Saban's teams leave a mark, all right. The 2009 Tide won on the strength of a physical running game -- led by Heisman Trophy winner Mark Ingram and freshman Trent Richardson -- and a punishing defense. They even punished Saban on the Rose Bowl sideline in the waning seconds of the game.

That, Saban said, is why he glowered after getting the traditional Gatorade shower. On the morning after, he made light of it.

"Our defensive players do a pretty good job of hitting," Saban said, "but they're not supposed to hit you in the head with the bucket, either. …. The intensity of the dump was the problem."

Saban praised the "tremendous resiliency and competitive spirit" of the Longhorns. Alabama scored 10 points in the final :29 of the first half to go ahead 24-6. The touchdown came on a 28-yard interception return by defensive lineman Marcell Dareus.
# # # #
Work request A: Report each line of the rows that contains the word "about".

Records shown:
# # # #
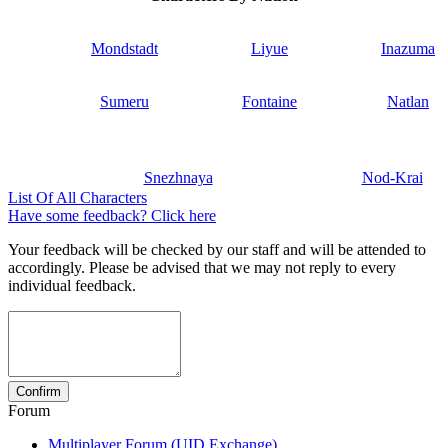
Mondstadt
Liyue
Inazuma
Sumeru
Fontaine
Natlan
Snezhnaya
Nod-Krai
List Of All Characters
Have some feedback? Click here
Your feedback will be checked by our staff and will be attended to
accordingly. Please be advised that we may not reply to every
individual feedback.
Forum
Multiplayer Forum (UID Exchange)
# # # #
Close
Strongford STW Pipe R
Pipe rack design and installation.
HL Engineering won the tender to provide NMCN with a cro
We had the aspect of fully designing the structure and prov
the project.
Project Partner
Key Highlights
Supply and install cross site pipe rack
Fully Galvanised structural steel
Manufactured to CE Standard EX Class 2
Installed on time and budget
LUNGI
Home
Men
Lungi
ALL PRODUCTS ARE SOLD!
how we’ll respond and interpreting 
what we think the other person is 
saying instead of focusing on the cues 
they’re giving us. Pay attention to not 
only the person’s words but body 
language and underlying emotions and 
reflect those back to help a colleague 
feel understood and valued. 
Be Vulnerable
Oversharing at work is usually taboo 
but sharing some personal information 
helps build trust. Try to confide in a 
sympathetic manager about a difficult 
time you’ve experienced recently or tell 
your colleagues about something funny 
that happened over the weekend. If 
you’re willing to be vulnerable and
# # # #
Work request B: Translate this sentence from the football text into Spanish: "The touchdown came on a 28-yard interception return by defensive lineman Marcell Dareus."

Expected answer A:
sympathetic manager about a difficult 
your colleagues about something funny 

Expected answer B: El touchdown llegó con una devolución de intercepción de 28 yardas del liniero defensivo Marcell Dareus.